(RECORDS FOR PROCESSING begins)

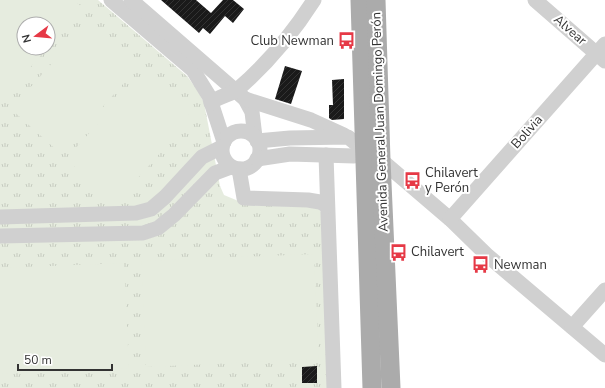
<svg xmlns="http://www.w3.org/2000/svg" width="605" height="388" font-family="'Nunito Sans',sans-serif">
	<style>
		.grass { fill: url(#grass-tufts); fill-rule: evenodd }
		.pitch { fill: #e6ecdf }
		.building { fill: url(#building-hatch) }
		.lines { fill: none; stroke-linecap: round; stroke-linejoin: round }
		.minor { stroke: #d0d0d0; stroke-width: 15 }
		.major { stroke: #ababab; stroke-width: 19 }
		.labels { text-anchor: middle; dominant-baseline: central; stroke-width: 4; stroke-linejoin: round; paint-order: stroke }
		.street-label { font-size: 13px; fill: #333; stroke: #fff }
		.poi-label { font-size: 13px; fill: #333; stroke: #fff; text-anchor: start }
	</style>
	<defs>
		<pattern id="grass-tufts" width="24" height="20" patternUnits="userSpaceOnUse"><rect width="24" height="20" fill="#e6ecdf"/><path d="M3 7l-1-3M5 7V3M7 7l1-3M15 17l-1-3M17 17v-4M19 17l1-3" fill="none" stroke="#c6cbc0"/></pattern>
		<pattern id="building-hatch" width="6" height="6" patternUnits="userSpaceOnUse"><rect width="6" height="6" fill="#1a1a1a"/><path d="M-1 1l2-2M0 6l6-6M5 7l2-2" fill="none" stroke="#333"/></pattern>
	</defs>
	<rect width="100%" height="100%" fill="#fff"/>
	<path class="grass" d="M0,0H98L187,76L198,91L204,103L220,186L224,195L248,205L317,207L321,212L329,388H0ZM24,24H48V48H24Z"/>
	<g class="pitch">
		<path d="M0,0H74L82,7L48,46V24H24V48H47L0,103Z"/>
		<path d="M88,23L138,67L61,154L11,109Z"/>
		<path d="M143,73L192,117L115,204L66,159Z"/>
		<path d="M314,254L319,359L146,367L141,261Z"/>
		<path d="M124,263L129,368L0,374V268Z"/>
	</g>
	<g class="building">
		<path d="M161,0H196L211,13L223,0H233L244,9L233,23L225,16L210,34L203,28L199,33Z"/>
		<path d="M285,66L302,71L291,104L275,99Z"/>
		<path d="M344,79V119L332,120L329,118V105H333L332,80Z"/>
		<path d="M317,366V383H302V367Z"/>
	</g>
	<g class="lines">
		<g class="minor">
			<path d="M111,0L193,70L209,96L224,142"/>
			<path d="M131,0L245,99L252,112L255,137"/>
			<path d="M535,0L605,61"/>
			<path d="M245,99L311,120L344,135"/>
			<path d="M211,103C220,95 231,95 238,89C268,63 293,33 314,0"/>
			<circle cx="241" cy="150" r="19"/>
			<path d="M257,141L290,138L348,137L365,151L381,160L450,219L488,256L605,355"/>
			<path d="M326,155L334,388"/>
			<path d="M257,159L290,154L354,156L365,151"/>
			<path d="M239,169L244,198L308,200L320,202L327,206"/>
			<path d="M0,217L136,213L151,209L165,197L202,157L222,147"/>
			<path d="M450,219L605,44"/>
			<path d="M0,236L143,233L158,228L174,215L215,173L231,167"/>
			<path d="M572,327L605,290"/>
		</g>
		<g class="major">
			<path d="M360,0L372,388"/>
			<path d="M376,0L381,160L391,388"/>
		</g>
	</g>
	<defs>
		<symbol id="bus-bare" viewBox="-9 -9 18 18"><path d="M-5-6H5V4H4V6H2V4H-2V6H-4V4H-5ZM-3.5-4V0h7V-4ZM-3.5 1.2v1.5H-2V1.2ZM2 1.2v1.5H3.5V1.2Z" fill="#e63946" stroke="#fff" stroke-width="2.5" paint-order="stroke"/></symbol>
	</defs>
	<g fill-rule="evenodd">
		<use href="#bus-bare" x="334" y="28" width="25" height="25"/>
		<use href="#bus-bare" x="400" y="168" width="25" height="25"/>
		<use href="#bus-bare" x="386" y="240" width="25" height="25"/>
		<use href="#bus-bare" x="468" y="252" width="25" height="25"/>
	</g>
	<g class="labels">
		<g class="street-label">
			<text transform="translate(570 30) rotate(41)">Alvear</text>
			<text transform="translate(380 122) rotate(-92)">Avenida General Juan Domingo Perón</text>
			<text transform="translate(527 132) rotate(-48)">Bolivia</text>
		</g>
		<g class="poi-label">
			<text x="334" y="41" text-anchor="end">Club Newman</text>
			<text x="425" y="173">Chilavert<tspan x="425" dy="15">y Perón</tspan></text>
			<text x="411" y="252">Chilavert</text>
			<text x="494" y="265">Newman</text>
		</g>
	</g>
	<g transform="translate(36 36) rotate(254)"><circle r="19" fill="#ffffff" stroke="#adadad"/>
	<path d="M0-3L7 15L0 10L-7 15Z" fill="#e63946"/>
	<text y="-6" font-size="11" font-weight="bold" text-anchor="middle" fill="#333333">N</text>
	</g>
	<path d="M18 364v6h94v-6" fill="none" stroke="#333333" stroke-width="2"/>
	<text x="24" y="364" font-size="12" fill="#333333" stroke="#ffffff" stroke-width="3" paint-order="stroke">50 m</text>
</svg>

(RECORDS FOR PROCESSING ends)

WORK ITEM: The data needs to be reproduced exactly, please, apart from its pictures.

OUTPUT OF THE TASK:
<svg xmlns="http://www.w3.org/2000/svg" width="605" height="388" font-family="'Nunito Sans',sans-serif">
	<style>
		.grass { fill: url(#grass-tufts); fill-rule: evenodd }
		.pitch { fill: #e6ecdf }
		.building { fill: url(#building-hatch) }
		.lines { fill: none; stroke-linecap: round; stroke-linejoin: round }
		.minor { stroke: #d0d0d0; stroke-width: 15 }
		.major { stroke: #ababab; stroke-width: 19 }
		.labels { text-anchor: middle; dominant-baseline: central; stroke-width: 4; stroke-linejoin: round; paint-order: stroke }
		.street-label { font-size: 13px; fill: #333; stroke: #fff }
		.poi-label { font-size: 13px; fill: #333; stroke: #fff; text-anchor: start }
	</style>
	<defs>
		<pattern id="grass-tufts" width="24" height="20" patternUnits="userSpaceOnUse"><rect width="24" height="20" fill="#e6ecdf"/><path d="M3 7l-1-3M5 7V3M7 7l1-3M15 17l-1-3M17 17v-4M19 17l1-3" fill="none" stroke="#c6cbc0"/></pattern>
		<pattern id="building-hatch" width="6" height="6" patternUnits="userSpaceOnUse"><rect width="6" height="6" fill="#1a1a1a"/><path d="M-1 1l2-2M0 6l6-6M5 7l2-2" fill="none" stroke="#333"/></pattern>
	</defs>
	<rect width="100%" height="100%" fill="#fff"/>
	<path class="grass" d="M0,0H98L187,76L198,91L204,103L220,186L224,195L248,205L317,207L321,212L329,388H0ZM24,24H48V48H24Z"/>
	<g class="pitch">
		<path d="M0,0H74L82,7L48,46V24H24V48H47L0,103Z"/>
		<path d="M88,23L138,67L61,154L11,109Z"/>
		<path d="M143,73L192,117L115,204L66,159Z"/>
		<path d="M314,254L319,359L146,367L141,261Z"/>
		<path d="M124,263L129,368L0,374V268Z"/>
	</g>
	<g class="building">
		<path d="M161,0H196L211,13L223,0H233L244,9L233,23L225,16L210,34L203,28L199,33Z"/>
		<path d="M285,66L302,71L291,104L275,99Z"/>
		<path d="M344,79V119L332,120L329,118V105H333L332,80Z"/>
		<path d="M317,366V383H302V367Z"/>
	</g>
	<g class="lines">
		<g class="minor">
			<path d="M111,0L193,70L209,96L224,142"/>
			<path d="M131,0L245,99L252,112L255,137"/>
			<path d="M535,0L605,61"/>
			<path d="M245,99L311,120L344,135"/>
			<path d="M211,103C220,95 231,95 238,89C268,63 293,33 314,0"/>
			<circle cx="241" cy="150" r="19"/>
			<path d="M257,141L290,138L348,137L365,151L381,160L450,219L488,256L605,355"/>
			<path d="M326,155L334,388"/>
			<path d="M257,159L290,154L354,156L365,151"/>
			<path d="M239,169L244,198L308,200L320,202L327,206"/>
			<path d="M0,217L136,213L151,209L165,197L202,157L222,147"/>
			<path d="M450,219L605,44"/>
			<path d="M0,236L143,233L158,228L174,215L215,173L231,167"/>
			<path d="M572,327L605,290"/>
		</g>
		<g class="major">
			<path d="M360,0L372,388"/>
			<path d="M376,0L381,160L391,388"/>
		</g>
	</g>
	<defs>
		<symbol id="bus-bare" viewBox="-9 -9 18 18"><path d="M-5-6H5V4H4V6H2V4H-2V6H-4V4H-5ZM-3.5-4V0h7V-4ZM-3.5 1.2v1.5H-2V1.2ZM2 1.2v1.5H3.5V1.2Z" fill="#e63946" stroke="#fff" stroke-width="2.5" paint-order="stroke"/></symbol>
	</defs>
	<g fill-rule="evenodd">
		<use href="#bus-bare" x="334" y="28" width="25" height="25"/>
		<use href="#bus-bare" x="400" y="168" width="25" height="25"/>
		<use href="#bus-bare" x="386" y="240" width="25" height="25"/>
		<use href="#bus-bare" x="468" y="252" width="25" height="25"/>
	</g>
	<g class="labels">
		<g class="street-label">
			<text transform="translate(570 30) rotate(41)">Alvear</text>
			<text transform="translate(380 122) rotate(-92)">Avenida General Juan Domingo Perón</text>
			<text transform="translate(527 132) rotate(-48)">Bolivia</text>
		</g>
		<g class="poi-label">
			<text x="334" y="41" text-anchor="end">Club Newman</text>
			<text x="425" y="173">Chilavert<tspan x="425" dy="15">y Perón</tspan></text>
			<text x="411" y="252">Chilavert</text>
			<text x="494" y="265">Newman</text>
		</g>
	</g>
	<g transform="translate(36 36) rotate(254)"><circle r="19" fill="#ffffff" stroke="#adadad"/>
	<path d="M0-3L7 15L0 10L-7 15Z" fill="#e63946"/>
	<text y="-6" font-size="11" font-weight="bold" text-anchor="middle" fill="#333333">N</text>
	</g>
	<path d="M18 364v6h94v-6" fill="none" stroke="#333333" stroke-width="2"/>
	<text x="24" y="364" font-size="12" fill="#333333" stroke="#ffffff" stroke-width="3" paint-order="stroke">50 m</text>
</svg>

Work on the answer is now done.